▶ [DIRECTIONS]: Translate this sentence from the blog entries below into Spanish: "So often we measure people by how much they produce, what they have, and where they come from."

▶ [TEXT PASSAGE]:
==============================
Monday, November 2, 2009

More than a letter.


Last week, the school that I teach at ended it's first quarter and that means one thing: report cards. There is a sense of power as you check over your grade books, knowing that the percentage that you send in will either cause great joy or pain in the lives of the young people you spend a great amount of time with each day. I know that many people believe that there is some infallible system out there that gives each person the exact grade that they deserve, but I must break the bad news to you and say that it just isn't so. It's not too inconceivable that a teacher could just make up any grade they want and find ample reasons to justify failing or passing anyone they wish. I'm sure you're wondering if I've ever done this....

....and the answer is "No." But it does cross my mind the four times a year that I must submit grades. Too be honest, I hate the whole process. The kids I work with are impossible to describe in terms of one of the five letters I must assign to them. Is anyone worth a C any more or less than the next person an A or F? Each person I encounter is valuable in terms that can't be measured by memorizing and regurgitating on to a test. As I fill out grade sheets I tend to dwell on each person and think about them as an individual. As I add percentages up and give a letter grade to a name I am saddened a little each time it just doesn't quite add up to an "A." I imagine home lives, comments made throughout the year, the looks on faces during moments of revelation, and wonder if life has dealt them something maybe a little less than a fair hand.

So often we measure people by how much they produce, what they have, and where they come from. We say whether they have more or less worth based solely on the grade they get in a class. In my mind, those grades, what they produce, their belongings, and their background should mean nothing when assessing value. But I live in a world where it is my job to tell a kid that they haven't done well enough, even when I know they've done the best they can with what they have. Maybe it's time I move on to something else where that which I give has more to do with fulfilling needs rather than arbitrary worth (or lack-of).

Tuesday, October 20, 2009

New + Fast > Old + Slow?

I often like to take a long-cut on my drive to and from work. It doesn't take me much longer but it allows me to drive next to a river, a large lake teeming with birds, and my favorite, an old bridge. This old bridge is part of old Route 66 and was mentioned in the Grapes of Wrath. Something about it's history makes it a little more special to me and somehow life seems a little better when I get to drive past it. I say drive past it because it is now closed to traffic. Sometime last year it was blocked off and I suppose that it's in need of repair. Back in the days that it was open I would often get off of "new" 66 just so I could drive over the old bridge, usually stopping halfway to take it all in and imagine a different time, a time when it was a modern marvel and people were pleased with how much easier it made their lives. If this were the main mode of getting across the North Canadian River today, thousands of vehicles a day would be backed up waiting to cross an area that is today easily traversed at 55+ mph. People would totally flip out as they were being delayed from inhaling their next fast food meal.
==============================
▶ [GIVEN MATERIAL]:

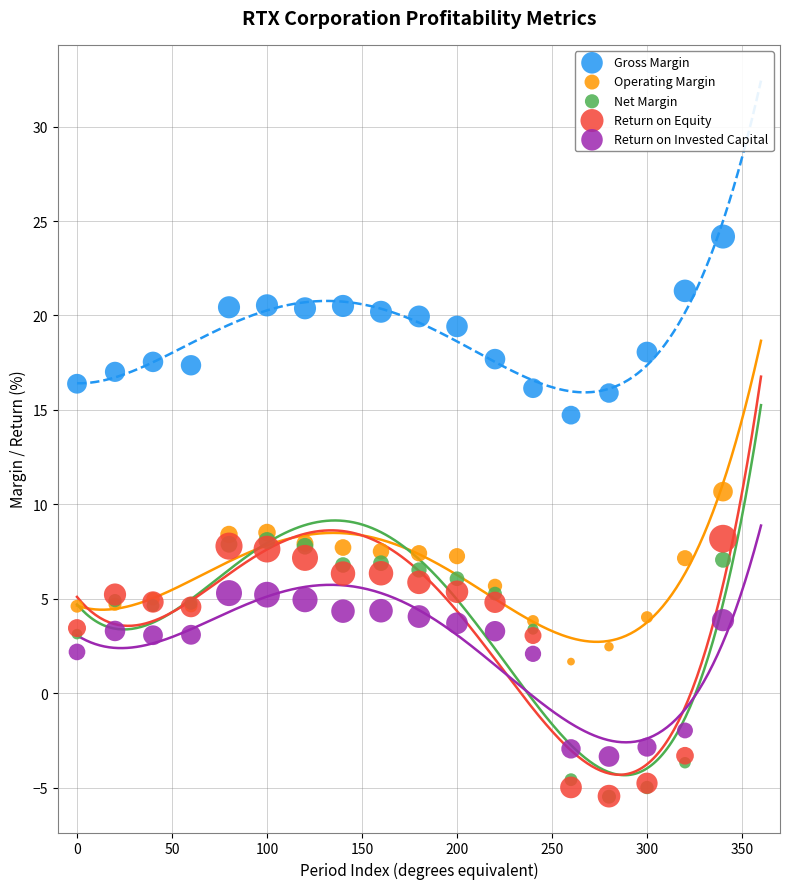

What are all the series names shown in the legend?

Gross Margin, Operating Margin, Net Margin, Return on Equity, Return on Invested Capital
==============================
▶ [SOLVED EXERCISE]: Con mucha frecuencia medimos a las personas por cuánto producen, lo que tienen y de dónde vienen.